The next morning as I prayed for the joy of the Lord to be ever so present and near, I was reminded of the scripture verse in Lamentations about His mercies and grace being new every morning... I realized so is His joy for me and given to me... it is new every morning.  So through my tears even the next morning, again I had the choice to choose joy, to accept this amazing gift I was given.  I am not saying we choose joy and ignore our grief, we walk both.  We walk through our pain, our difficult circumstances, our grief, our sorrow... we allow these feelings, but we walk through them with joy... I choose joy in the midst of these circumstances that make no sense, I choose joy in the midst of my sorrow, I choose joy in the midst of my pain... I accept the gift of God's joy.  I take delight in knowing His joy for me is new every morning.

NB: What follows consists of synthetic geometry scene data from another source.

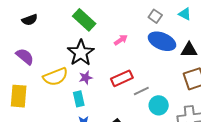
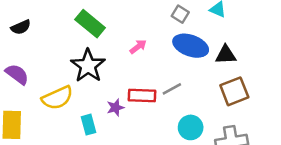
purple star: (86, 78) -> (115, 107), moved
red rectangle: (122, 78) -> (142, 96), turned 30
gray line: (141, 91) -> (172, 89), moved

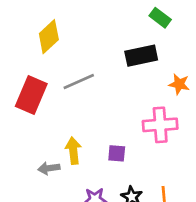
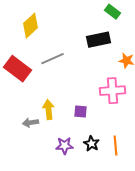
red rectangle: (31, 95) -> (17, 69), turned -76

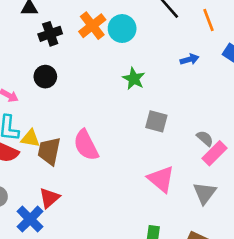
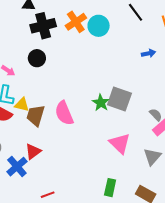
black cross: (50, 34) -> (43, 26), size x1.4
green star: (134, 79) -> (101, 103), moved
gray square: (156, 121) -> (119, 99), size x1.4

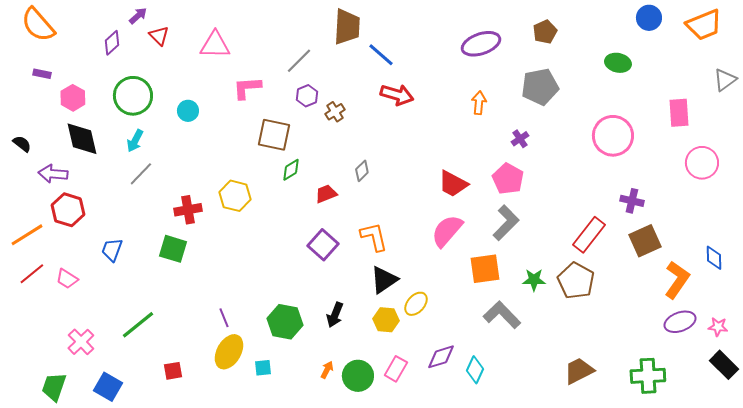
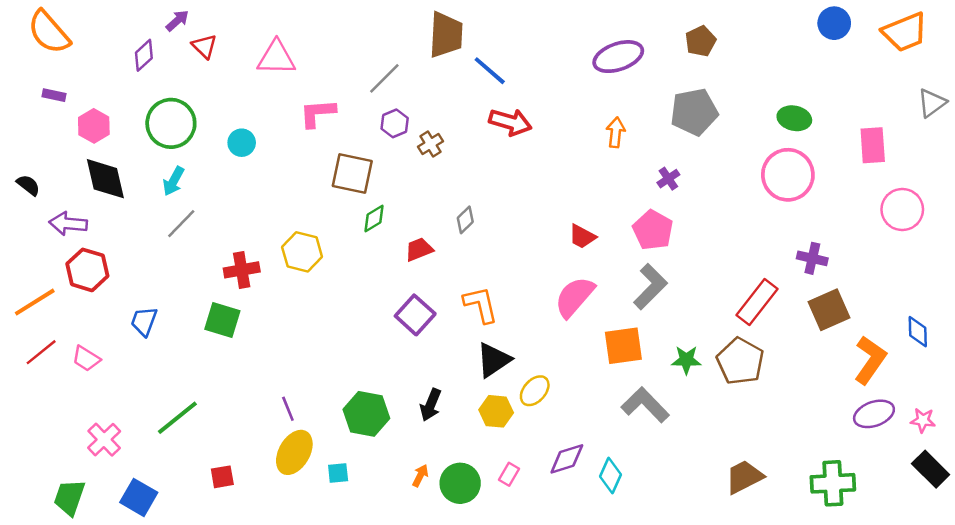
green ellipse: (618, 63) -> (794, 118), moved
red trapezoid: (453, 184) -> (582, 236), size x0.7
pink rectangle: (396, 369) -> (509, 474), size x0.7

I cannot dwell on the uncertainty of my circumstances, this creates feelings of anxiousness, of worry... I place my burdens at the cross, I LOOK UP and I trust.  I do what I need to do just that day and don't think to the next, this allows me to stay in the moment, to rejoice in the moment I have been given, I take all my worries, my circumstances, my pain, and give them to God through praying without ceasing.  And this is where I am today... praying without ceasing.  I ask you to please join me in praying for Adam once again without ceasing.  PLEASE.

This weekend Adam and I made the trek up to DC to see Cale and Kathleen, Cale is in an inpatient program at Walter Reed Hospital and we thought it would be nice to see them before they are discharged home and back to Washington state.
Cale and Adam
Kathleen, Cale, Adam, & I
 
Friday night after dinner on our way back to Walter Reed, Adam suffered a severe Grand Mal Seizure in the car.  This might not seem like the ideal place for a seizure, but for us, it was... we were only one in half miles from Suburban Hospital a John Hopkins Medical center (God provided a great hospital)... we called 911 and decided it was faster for us just to drive than to wait for an ambulance.  At this point Adam wasn't breathing so I know I made the right decision.  We were able to get a medical team out to our car pretty quickly, Adam seized for 22 minutes.  This might sound completely strange, but I felt so prepared for this and I had peace that Adam was okay and would be okay.

My whole drive to DC, I was reflecting on the healing that has taken place this year.  I was reminded that last Christmas day we spent it in the ER of a hospital because Adam had a seizure and how much progress came from that.  When Adam seized Friday I know God was reminding me that He can work this for His good... and I am trusting and believing that.  As I drove home, I know there were other reasons we were there... Kathleen and I spent quite a bit of time in prayer while we were there.  Specifically I prayed for the doctor that was treating Adam, I even let him know I was praying for him.  The next morning when we were getting ready to leave I went to pick up Adam's CT scan and the doctor said to me, "I may not share your faith, but I do recognize that I needed prayer, thank you."  I am trusting God will continue to grow the seed that was planted and I will continue to pray for this doctor.  Often I feel like Adam and I are on a missions field, our missions field are the doctors, nurses, and therapists we come in contact with... every single one of them are being prayed for.

We made it home and we now have a week FULL of appointments and follow up exams and tests to figure out the cause and make sure Adam is okay.  I am praying specifically that this will be a breakthrough seizure specifically for his memory.  PLEASE pray for Adam's memory, pray specifically that Adam will be able to start retaining memory.  Prayer is our greatest need and I beg you all to join me in praying specifically for his memory.

Psalm 28:7 The Lord is my strength and my shield; my heart trusts in him, and I am helped. My heart leaps for joy and I will give thanks to him in song.

Psalm 31:2 Turn your ear to me, come quickly to my rescue; be my rock of refuge, a strong fortress to save me.

Psalm 33:20 We wait in hope for the Lord; he is our help and our shield.

Proverbs 30:5 Every word of God is flawless; he is a shield to those who take refuge in him.